Being myself a quantum mechanicist, I can tell you that, in the model, the term $K_0$ is missing. It should be $$E =K_0+ \frac 12 K_1[1+\cos(\phi)] +\frac 12 K_2[1-\cos(2\phi)] + \frac 12 K_3[1+\cos(3\phi)] + \frac 12 K_4[1-\cos(4\phi)]\tag 1$$ If you look at my papers in the mid $70$'s, you will see that I proposed and used $$E=\sum_{n=0}^p a_n\,\cos(n \phi)$$ $p$ being determined by stepwise regression procedures.

What I suspect is that, as written, the model is for $\Delta E$ and not for $E$.

Anyway, using your data and $(1)$ we have $$\begin{array}{clclclclc} \text{} & \text{Estimate} & \text{Standard Error} & \text{Confidence Interval} \\ K_0 & -0.513347 & 0.000051 & \{-0.513451,-0.513243\} \\ K_1 & -0.000198 & 0.000048 & \{-0.000295,-0.000101\} \\ K_2 & +0.012812 & 0.000048 & \{+0.012714,+0.012910\} \\ K_3 & +0.000203 & 0.000048 & \{+0.000106,+0.000300\} \\ K_4 & -0.001285 & 0.000047 & \{-0.001381,-0.001190\} \\ \end{array}$$ all coefficients being highly significant.

The fit is almost perfect : maximum absolute error $0.0001715$ and mean absolute error $0.000083$.

Edit

If I may suggest, you can improve your model from a physical point of view. After this analysis (which must be done), you find a maximum at $\phi=90.6443^{\circ}$; mother nature does not like such kind of numbers except in some sterically hindered molecules.

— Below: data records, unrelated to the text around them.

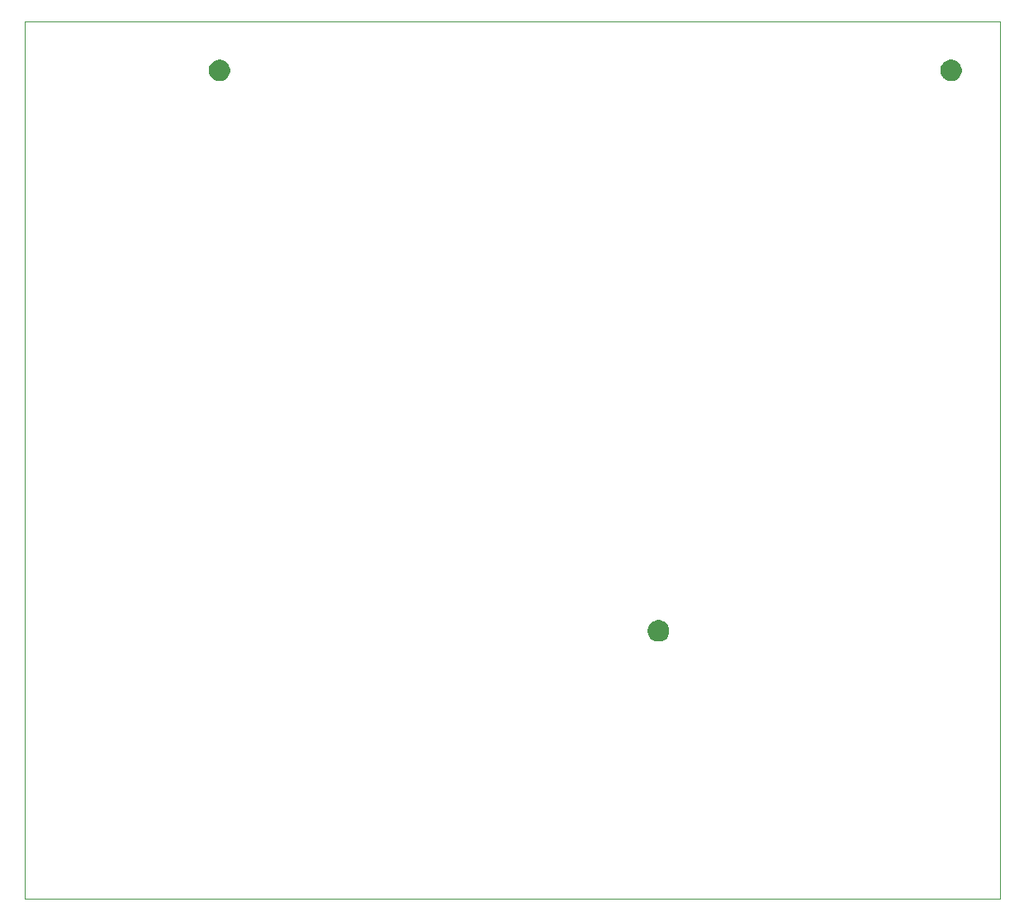
<source format=gbr>
%TF.GenerationSoftware,Altium Limited,Altium Designer,20.2.6 (244)*%
G04 Layer_Color=0*
%FSLAX45Y45*%
%MOMM*%
%TF.SameCoordinates,65E78103-6D03-462D-AAE3-041F84C347C7*%
%TF.FilePolarity,Positive*%
%TF.FileFunction,Profile,NP*%
%TF.Part,Single*%
G01*
G75*
%TA.AperFunction,Profile*%
%ADD139C,0.02540*%
G36*
X6390000Y2750000D02*
Y2739166D01*
X6394227Y2717914D01*
X6402519Y2697895D01*
X6414557Y2679879D01*
X6429879Y2664557D01*
X6447895Y2652519D01*
X6467914Y2644227D01*
X6489166Y2640000D01*
X6500000D01*
X6510834D01*
X6532086Y2644227D01*
X6552104Y2652519D01*
X6570121Y2664557D01*
X6585443Y2679879D01*
X6597481Y2697895D01*
X6605773Y2717914D01*
X6610000Y2739166D01*
Y2750000D01*
Y2760834D01*
X6605773Y2782086D01*
X6597481Y2802105D01*
X6585443Y2820121D01*
X6570121Y2835443D01*
X6552104Y2847481D01*
X6532086Y2855773D01*
X6510834Y2860000D01*
X6500000D01*
X6489166D01*
X6467914Y2855773D01*
X6447895Y2847481D01*
X6429879Y2835443D01*
X6414557Y2820121D01*
X6402519Y2802105D01*
X6394227Y2782086D01*
X6390000Y2760834D01*
Y2750000D01*
D01*
D02*
G37*
G36*
X2000000Y8390000D02*
X1989166D01*
X1967914Y8394227D01*
X1947895Y8402519D01*
X1929879Y8414557D01*
X1914557Y8429879D01*
X1902519Y8447895D01*
X1894227Y8467914D01*
X1890000Y8489166D01*
Y8500000D01*
Y8510834D01*
X1894227Y8532086D01*
X1902519Y8552105D01*
X1914557Y8570121D01*
X1929879Y8585443D01*
X1947895Y8597481D01*
X1967914Y8605773D01*
X1989166Y8610000D01*
X2000000D01*
X2010834D01*
X2032086Y8605773D01*
X2052105Y8597481D01*
X2070121Y8585443D01*
X2085443Y8570121D01*
X2097481Y8552105D01*
X2105773Y8532086D01*
X2110000Y8510834D01*
Y8500000D01*
Y8489166D01*
X2105773Y8467914D01*
X2097481Y8447895D01*
X2085443Y8429879D01*
X2070121Y8414557D01*
X2052105Y8402519D01*
X2032086Y8394227D01*
X2010834Y8390000D01*
X2000000D01*
D01*
D02*
G37*
G36*
X9390000Y8500000D02*
Y8489166D01*
X9394227Y8467914D01*
X9402519Y8447895D01*
X9414557Y8429879D01*
X9429879Y8414557D01*
X9447895Y8402519D01*
X9467914Y8394227D01*
X9489166Y8390000D01*
X9500000D01*
X9510834D01*
X9532086Y8394227D01*
X9552105Y8402519D01*
X9570121Y8414557D01*
X9585443Y8429879D01*
X9597481Y8447895D01*
X9605773Y8467914D01*
X9610000Y8489166D01*
Y8500000D01*
Y8510834D01*
X9605773Y8532086D01*
X9597481Y8552105D01*
X9585443Y8570121D01*
X9570121Y8585443D01*
X9552105Y8597481D01*
X9532086Y8605773D01*
X9510834Y8610000D01*
X9500000D01*
X9489166D01*
X9467914Y8605773D01*
X9447895Y8597481D01*
X9429879Y8585443D01*
X9414557Y8570121D01*
X9402519Y8552105D01*
X9394227Y8532086D01*
X9390000Y8510834D01*
Y8500000D01*
D01*
D02*
G37*
D139*
X0Y0D02*
X10000000D01*
X10000000Y9000000D01*
X0D01*
Y0D01*
%TF.MD5,61dfda7e1497cb68edc787d2f2737b47*%
M02*

</source>
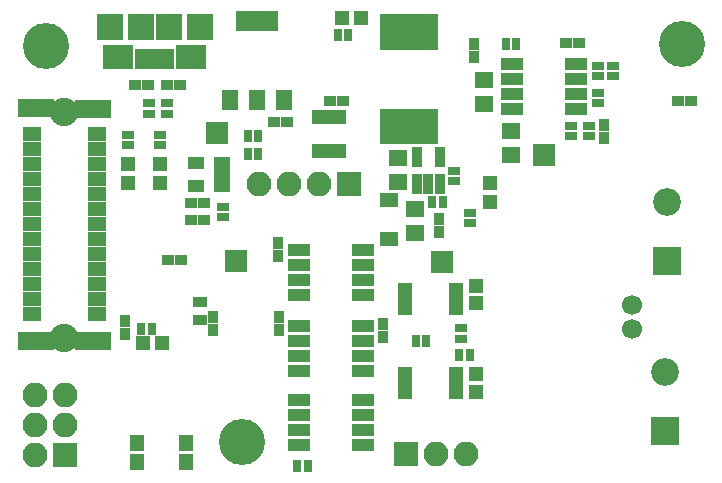
<source format=gts>
G04 #@! TF.FileFunction,Soldermask,Top*
%FSLAX46Y46*%
G04 Gerber Fmt 4.6, Leading zero omitted, Abs format (unit mm)*
G04 Created by KiCad (PCBNEW 4.0.7) date 03/18/19 10:08:06*
%MOMM*%
%LPD*%
G01*
G04 APERTURE LIST*
%ADD10C,0.100000*%
%ADD11C,3.900000*%
%ADD12R,0.900000X1.000000*%
%ADD13R,1.000000X0.900000*%
%ADD14R,1.150000X1.200000*%
%ADD15C,1.700000*%
%ADD16R,1.200000X1.200000*%
%ADD17R,1.600000X1.300000*%
%ADD18R,2.200000X2.300000*%
%ADD19R,2.300000X2.300000*%
%ADD20R,0.800000X1.750000*%
%ADD21R,2.500000X2.000000*%
%ADD22R,2.350000X2.350000*%
%ADD23C,2.350000*%
%ADD24R,2.100000X2.100000*%
%ADD25O,2.100000X2.100000*%
%ADD26R,1.300000X0.900000*%
%ADD27R,1.650000X1.400000*%
%ADD28R,2.900000X1.300000*%
%ADD29R,1.000000X0.800000*%
%ADD30R,0.800000X1.000000*%
%ADD31R,1.330000X1.710000*%
%ADD32R,3.640000X1.710000*%
%ADD33R,1.950000X1.000000*%
%ADD34R,0.958800X1.670000*%
%ADD35C,2.400000*%
%ADD36R,3.100000X1.600000*%
%ADD37R,1.500000X1.200000*%
%ADD38R,1.900000X1.900000*%
%ADD39R,1.460000X1.050000*%
%ADD40R,1.300000X1.400000*%
%ADD41R,1.300000X0.650000*%
G04 APERTURE END LIST*
D10*
D11*
X80772000Y-81661000D03*
D12*
X78257400Y-71154200D03*
X78257400Y-72254200D03*
D13*
X74380000Y-51435000D03*
X75480000Y-51435000D03*
D12*
X70866000Y-71459000D03*
X70866000Y-72559000D03*
D13*
X84560500Y-54610000D03*
X83460500Y-54610000D03*
X72813000Y-51435000D03*
X71713000Y-51435000D03*
D14*
X100584000Y-68465000D03*
X100584000Y-69965000D03*
D12*
X97409000Y-63923000D03*
X97409000Y-62823000D03*
D15*
X113792000Y-70104000D03*
X113792000Y-72104000D03*
D14*
X100584000Y-75958000D03*
X100584000Y-77458000D03*
D12*
X111379000Y-54822000D03*
X111379000Y-55922000D03*
X100355400Y-49114800D03*
X100355400Y-48014800D03*
X83883500Y-71141500D03*
X83883500Y-72241500D03*
X83769200Y-65929600D03*
X83769200Y-64829600D03*
X92710000Y-72813000D03*
X92710000Y-71713000D03*
D13*
X88223000Y-52832000D03*
X89323000Y-52832000D03*
D16*
X73787000Y-58128000D03*
X73787000Y-59728000D03*
X101727000Y-61379000D03*
X101727000Y-59779000D03*
X71120000Y-58128000D03*
X71120000Y-59728000D03*
X89217600Y-45821600D03*
X90817600Y-45821600D03*
X72352000Y-73355200D03*
X73952000Y-73355200D03*
D17*
X93218000Y-64515000D03*
X93218000Y-61215000D03*
D18*
X69554000Y-46566000D03*
D19*
X72154000Y-46566000D03*
X74554000Y-46566000D03*
D18*
X77154000Y-46566000D03*
D20*
X72054000Y-49242980D03*
X73354000Y-49242980D03*
X72704000Y-49242980D03*
X74004000Y-49242980D03*
X74654000Y-49242980D03*
D21*
X70254000Y-49116000D03*
X76454000Y-49116000D03*
D22*
X116713000Y-66381000D03*
D23*
X116713000Y-61381000D03*
D22*
X116586000Y-80732000D03*
D23*
X116586000Y-75732000D03*
D24*
X94615000Y-82677000D03*
D25*
X97155000Y-82677000D03*
X99695000Y-82677000D03*
D24*
X65786000Y-82804000D03*
D25*
X63246000Y-82804000D03*
X65786000Y-80264000D03*
X63246000Y-80264000D03*
X65786000Y-77724000D03*
X63246000Y-77724000D03*
D26*
X77216000Y-71362000D03*
X77216000Y-69862000D03*
D27*
X93980000Y-57674000D03*
X93980000Y-59674000D03*
D10*
G36*
X92419000Y-53490000D02*
X97319000Y-53490000D01*
X97319000Y-56490000D01*
X92419000Y-56490000D01*
X92419000Y-53490000D01*
X92419000Y-53490000D01*
G37*
G36*
X92419000Y-45490000D02*
X97319000Y-45490000D01*
X97319000Y-48490000D01*
X92419000Y-48490000D01*
X92419000Y-45490000D01*
X92419000Y-45490000D01*
G37*
D28*
X88138000Y-54176000D03*
X88138000Y-57076000D03*
D29*
X73787000Y-55684000D03*
X73787000Y-56584000D03*
X100076000Y-63188000D03*
X100076000Y-62288000D03*
X71120000Y-55684000D03*
X71120000Y-56584000D03*
D30*
X89731000Y-47269400D03*
X88831000Y-47269400D03*
D29*
X98679000Y-58732000D03*
X98679000Y-59632000D03*
D30*
X97732000Y-61341000D03*
X96832000Y-61341000D03*
D29*
X99314000Y-72967000D03*
X99314000Y-72067000D03*
D30*
X96335000Y-73152000D03*
X95435000Y-73152000D03*
X73119400Y-72161400D03*
X72219400Y-72161400D03*
X99118000Y-74295000D03*
X100018000Y-74295000D03*
X86302000Y-83693000D03*
X85402000Y-83693000D03*
D31*
X79752000Y-52748000D03*
X82042000Y-52748000D03*
X84332000Y-52748000D03*
D32*
X82042000Y-46058000D03*
D33*
X103599000Y-49657000D03*
X103599000Y-50927000D03*
X103599000Y-52197000D03*
X103599000Y-53467000D03*
X108999000Y-53467000D03*
X108999000Y-52197000D03*
X108999000Y-50927000D03*
X108999000Y-49657000D03*
D34*
X95554800Y-59817000D03*
X96520000Y-59817000D03*
X97485200Y-59817000D03*
X97485200Y-57531000D03*
X95554800Y-57531000D03*
D33*
X85565000Y-65405000D03*
X85565000Y-66675000D03*
X85565000Y-67945000D03*
X85565000Y-69215000D03*
X90965000Y-69215000D03*
X90965000Y-67945000D03*
X90965000Y-66675000D03*
X90965000Y-65405000D03*
X85565000Y-71882000D03*
X85565000Y-73152000D03*
X85565000Y-74422000D03*
X85565000Y-75692000D03*
X90965000Y-75692000D03*
X90965000Y-74422000D03*
X90965000Y-73152000D03*
X90965000Y-71882000D03*
X85565000Y-78105000D03*
X85565000Y-79375000D03*
X85565000Y-80645000D03*
X85565000Y-81915000D03*
X90965000Y-81915000D03*
X90965000Y-80645000D03*
X90965000Y-79375000D03*
X90965000Y-78105000D03*
D24*
X89789000Y-59817000D03*
D25*
X87249000Y-59817000D03*
X84709000Y-59817000D03*
X82169000Y-59817000D03*
D11*
X64135000Y-48133000D03*
X117983000Y-48006000D03*
D35*
X65703000Y-53716000D03*
D36*
X68153000Y-53516000D03*
X63253000Y-53416000D03*
X63253000Y-73176000D03*
D37*
X62953000Y-70866000D03*
X62953000Y-69596000D03*
X62953000Y-67056000D03*
X62953000Y-68326000D03*
X62953000Y-65786000D03*
X62953000Y-64516000D03*
X62953000Y-61976000D03*
X62953000Y-63246000D03*
X62953000Y-60706000D03*
X62953000Y-59436000D03*
X62953000Y-56896000D03*
X62953000Y-58166000D03*
X62953000Y-55626000D03*
X68453000Y-55626000D03*
X68453000Y-58166000D03*
X68453000Y-56896000D03*
X68453000Y-59436000D03*
X68453000Y-60706000D03*
X68453000Y-63246000D03*
X68453000Y-61976000D03*
X68453000Y-64516000D03*
X68453000Y-65786000D03*
X68453000Y-68326000D03*
X68453000Y-67056000D03*
X68453000Y-69596000D03*
X68453000Y-70866000D03*
D36*
X68153000Y-73176000D03*
D35*
X65703000Y-72876000D03*
D13*
X76412000Y-61468000D03*
X77512000Y-61468000D03*
X77512000Y-62865000D03*
X76412000Y-62865000D03*
D29*
X79121000Y-62680000D03*
X79121000Y-61780000D03*
D38*
X106299000Y-57404000D03*
X97663000Y-66421000D03*
X80225900Y-66408300D03*
X78613000Y-55499000D03*
D39*
X79078000Y-60005000D03*
X79078000Y-59055000D03*
X79078000Y-58105000D03*
X76878000Y-58105000D03*
X76878000Y-60005000D03*
D13*
X75607000Y-66294000D03*
X74507000Y-66294000D03*
D27*
X95377000Y-63992000D03*
X95377000Y-61992000D03*
D13*
X109262000Y-47879000D03*
X108162000Y-47879000D03*
D40*
X75964000Y-83350000D03*
X75964000Y-81750000D03*
X71864000Y-83350000D03*
X71864000Y-81750000D03*
D29*
X74422000Y-53917000D03*
X74422000Y-53017000D03*
X72898000Y-53917000D03*
X72898000Y-53017000D03*
X110871000Y-50742000D03*
X110871000Y-49842000D03*
X112141000Y-49842000D03*
X112141000Y-50742000D03*
X110871000Y-52128000D03*
X110871000Y-53028000D03*
X110109000Y-54922000D03*
X110109000Y-55822000D03*
D30*
X103055000Y-48006000D03*
X103955000Y-48006000D03*
D29*
X108585000Y-55822000D03*
X108585000Y-54922000D03*
D30*
X82111000Y-57277000D03*
X81211000Y-57277000D03*
X81211000Y-55753000D03*
X82111000Y-55753000D03*
D27*
X101219000Y-51070000D03*
X101219000Y-53070000D03*
X103505000Y-57388000D03*
X103505000Y-55388000D03*
D41*
X94525500Y-75704000D03*
X98884000Y-75712000D03*
X98884000Y-77687000D03*
X98884000Y-77212000D03*
X98884000Y-76712000D03*
X98884000Y-76212000D03*
X94525500Y-76212000D03*
X94525500Y-76712000D03*
X94525500Y-77212000D03*
X94525500Y-77712000D03*
X94525500Y-68592000D03*
X98884000Y-68600000D03*
X98884000Y-70575000D03*
X98884000Y-70100000D03*
X98884000Y-69600000D03*
X98884000Y-69100000D03*
X94525500Y-69100000D03*
X94525500Y-69600000D03*
X94525500Y-70100000D03*
X94525500Y-70600000D03*
D13*
X118787000Y-52832000D03*
X117687000Y-52832000D03*
M02*

</source>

So for your case, there two parameters which must be non fitted : $K_0$ which is $E$ for $\phi=0^{\circ}$ and $K_3=\frac 2 3 K_1$. This means three parameters to be adjusted instead of five.

Ignoring the value of $K_0$ ($\phi=0^{\circ}$ is absent from the table), I refitted the model with $K_3=\frac 2 3 K_1$. This gives $$\begin{array}{clclclclc} \text{} & \text{Estimate} & \text{Standard Error} & \text{Confidence Interval} \\ K_0 & -0.513303 & 0.0000734 & \{-0.513453,-0.513152\} \\ K_1 & -0.000045 & 0.0000585 & \{-0.000165,+0.000074\} \\ K_2 & +0.012812 & 0.0000704 & \{+0.012669,+0.012956\} \\ K_3 & -0.000030 & & \\ K_4 & -0.001300 & 0.0000685 & \{-0.001439,-0.001160\} \\ \end{array}$$ which are quite different from the previous ones for almost the same quality of fit.